25 Era ya media noche. Pablo y Silas todavía estaban orando y cantando himnos al Señor. Los demás prisioneros escuchaban. 26 De pronto, un gran terremoto sacudió los cimientos de la cárcel y las puertas se abrieron y las cadenas de todos los presos se soltaron.
27 El carcelero, al despertar y al ver las puertas abiertas, creyó que los prisioneros habían escapado y sacó la espada para matarse.
28 —¡No te hagas ningún daño! —le gritó Pablo—. ¡Todos estamos aquí!
29 Temblando de miedo, el carcelero ordenó que trajeran luz, corrió al calabozo y se puso de rodillas ante Pablo y Silas.
30 —Señores, ¿qué tengo que hacer para salvarme? —les preguntó suplicante, después de sacarlos de allí.

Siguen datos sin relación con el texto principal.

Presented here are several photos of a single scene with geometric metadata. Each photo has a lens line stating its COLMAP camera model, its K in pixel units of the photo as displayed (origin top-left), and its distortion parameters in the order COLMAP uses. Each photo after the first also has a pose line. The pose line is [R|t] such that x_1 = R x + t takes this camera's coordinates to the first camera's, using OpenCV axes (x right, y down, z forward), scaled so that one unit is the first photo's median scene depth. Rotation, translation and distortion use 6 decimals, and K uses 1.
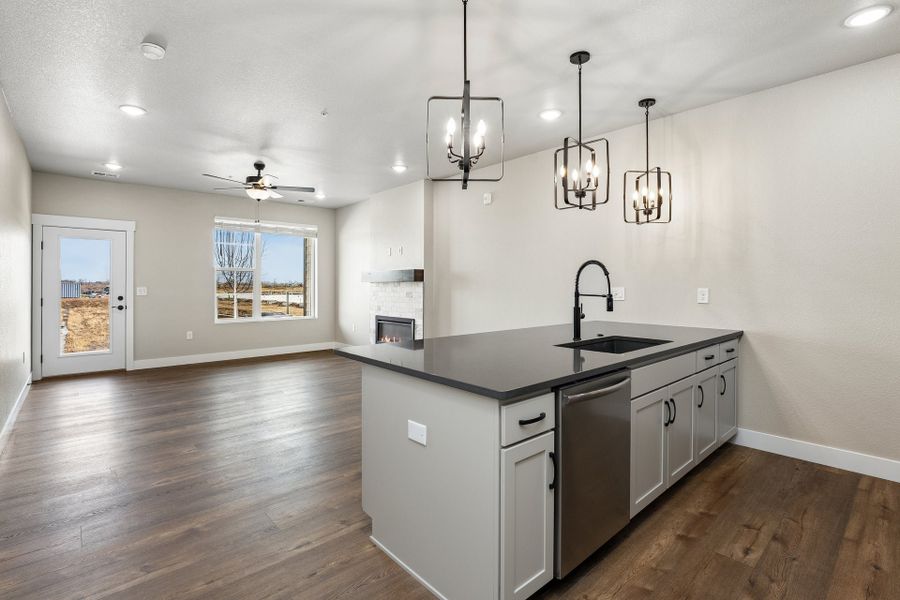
lens RADIAL K [[434.3, 0, 453.4], [0, 434.3, 283.8], [0, 0, 1]] dist [-0.010688, -0.001324]
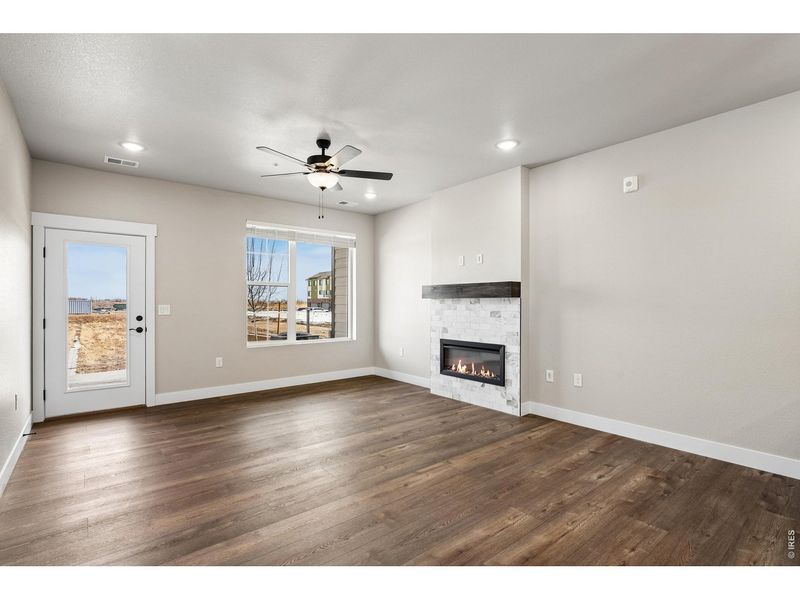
lens RADIAL K [[388.4, 0, 399.9], [0, 388.4, 301.5], [0, 0, 1]] dist [-0.010898, -0.000574]
pose [[0.999215, -0.001516, -0.039596, -0.247941], [0.001611, 0.999996, 0.002350, 0.000610], [0.039593, -0.002412, 0.999213, 0.286870]]
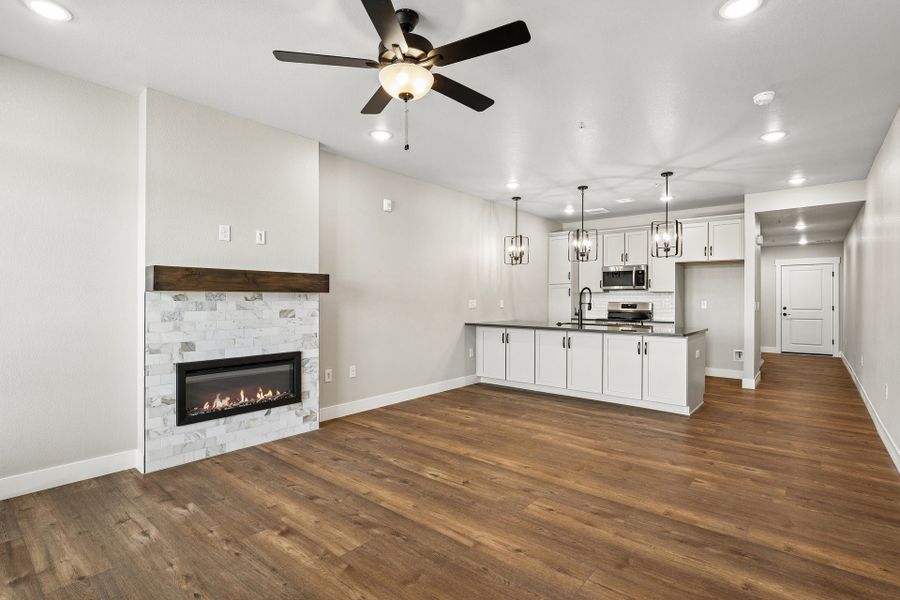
lens RADIAL K [[434.3, 0, 450.2], [0, 434.3, 303.4], [0, 0, 1]] dist [-0.010688, -0.001324]
pose [[-0.149378, -0.012353, 0.988703, -0.738633], [-0.005863, 0.999915, 0.011608, 0.002640], [-0.988763, -0.004063, -0.149438, 0.861965]]
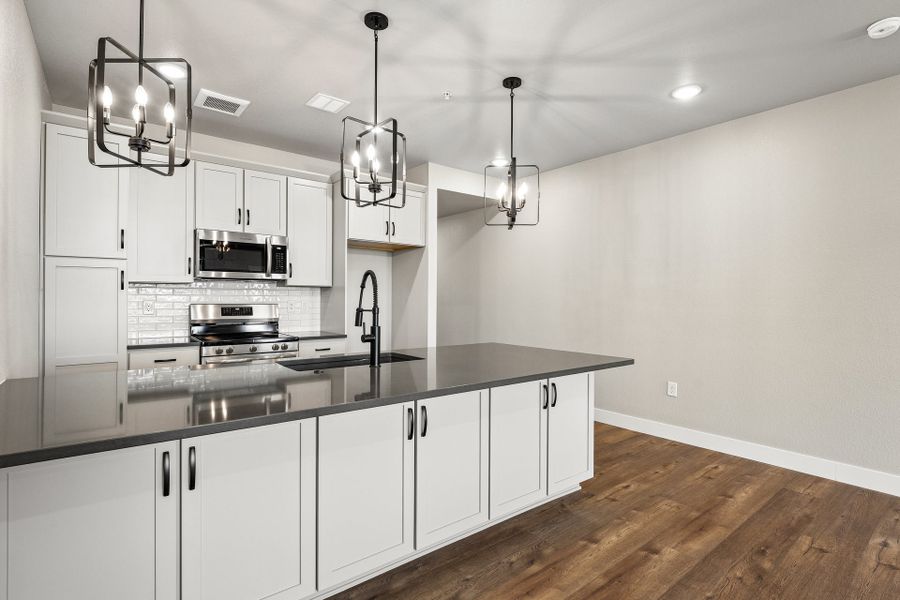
lens RADIAL K [[434.3, 0, 449.8], [0, 434.3, 294.6], [0, 0, 1]] dist [-0.010688, -0.001324]
pose [[-0.999030, -0.005430, 0.043709, 0.037020], [-0.005834, 0.999941, -0.009132, 0.001251], [-0.043657, -0.009378, -0.999003, 0.809246]]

31 —Cree en el Señor Jesucristo y serán salvos tú y tu familia —le respondieron.
32 Entonces le contaron delante de sus familiares las buenas noticias del Señor. 33 Y en aquella misma hora, el carcelero les lavó las heridas y se bautizó junto con los demás miembros de su familia. 34 Después prepararon un banquete y el carcelero rebosaba de gozo, al igual que sus familiares, porque ya todos creían en Dios.